Black has conducted long-term studies of babies who don't grow normally (failure-to-thrive). She has observed their abilities, limitations and behavioral patterns. Black has also studied the importance of iron and zinc in children's diets. Her research into feeding disorders and obesity in children led her to establish an obesity prevention program.

Black is involved in research around the globe. In a study published in The Lancet (2002), she and colleagues from Peru found that children who don't grow well in the first two years of life experience cognitive deficits during their school-age years, which may affect their school performance. According to the United Nations Children's Fund, growth deficiency or malnutrition affects millions of children worldwide.

Black's studies of iron and zinc deficiencies have taken her to India and Bangladesh. In 1999, Black was the principal author of a study published in the journal of the American Society for Nutritional Sciences that looked at the ecological factors associated with early growth problems.

Zinc, a trace mineral that is found in the brain, contributes to the organ's structure and function. Some studies suggest that zinc deficiencies may lead to delays in cognitive development. Both zinc and iron are found in meat. Deficiencies in these minerals are common in countries like India and Bangladesh, where because of a combination of poverty and religious beliefs, many people don't eat meat.

Along with researchers at Johns Hopkins University, Black is conducting a long-term study in these countries on iron and zinc and cognitive development in children. There are currently about 280 children enrolled in the study in Bangladesh, and about 680 children enrolled in the study in India.

Adolescent Parenting

In addition to her research on nutrition, growth and development, Black also studies various issues surrounding teen pregnancy and parenting.

Black was the lead investigator of a study on preschool-age children who live with their adolescent mothers and maternal grandmothers. Her research team looked at the cognitive and behavioral development of children living in such three-generation households.

The study, which appeared in the April 2002 edition of Pediatrics, found that living in three-generation households did not protect children from any maltreatment associated with maternal depression. In fact, preschool children living with their mothers and maternal grandmothers had even more behavioral problems than their counterparts in two-generation households.

The study concluded that while adolescent mothers and their infants may initially benefit from living with grandparents, by the time the children are 4 or 5 years of age, it is better for young mothers to establish their own residence (often with a male partner). This makes it easier for them to achieve the tasks of adolescence and enter adulthood.
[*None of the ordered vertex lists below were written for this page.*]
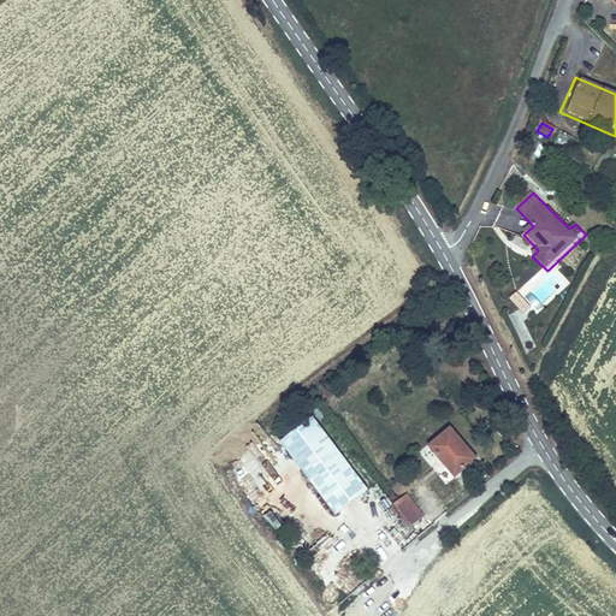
[(532,309),(517,295),(510,301),(525,315),(532,309)]
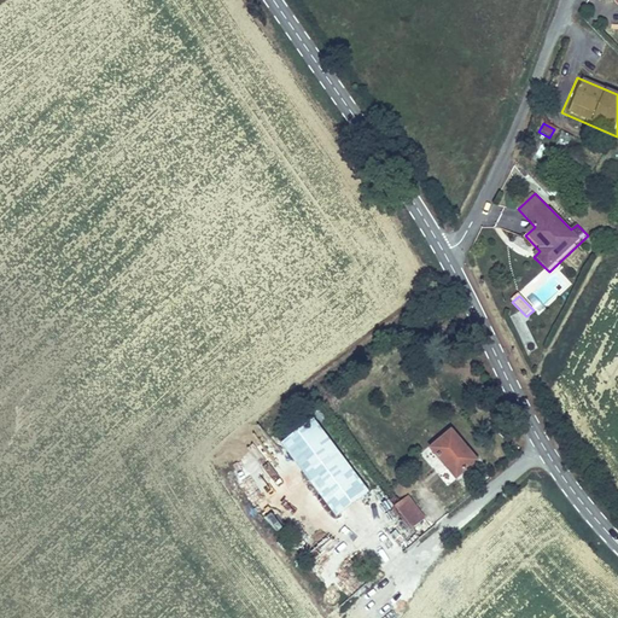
[(342,398),(334,390),(326,397),(333,406),(342,398)]
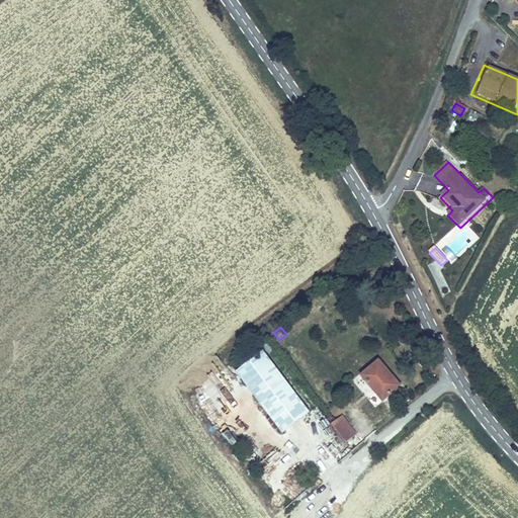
[(312,415),(262,351),(235,372),(282,437),(312,415)]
In an earlier study, also published in Pediatrics (2001), Black found that both home and clinic-based interventions were effective in getting adolescent parents to stop feeding their infants solid foods prematurely. And in a study published in the journal Child Development (1999), Black and her colleagues found that children whose fathers play an active role in their lives develop better language skills and have fewer behavioral problems than children who have weak relationships with their fathers.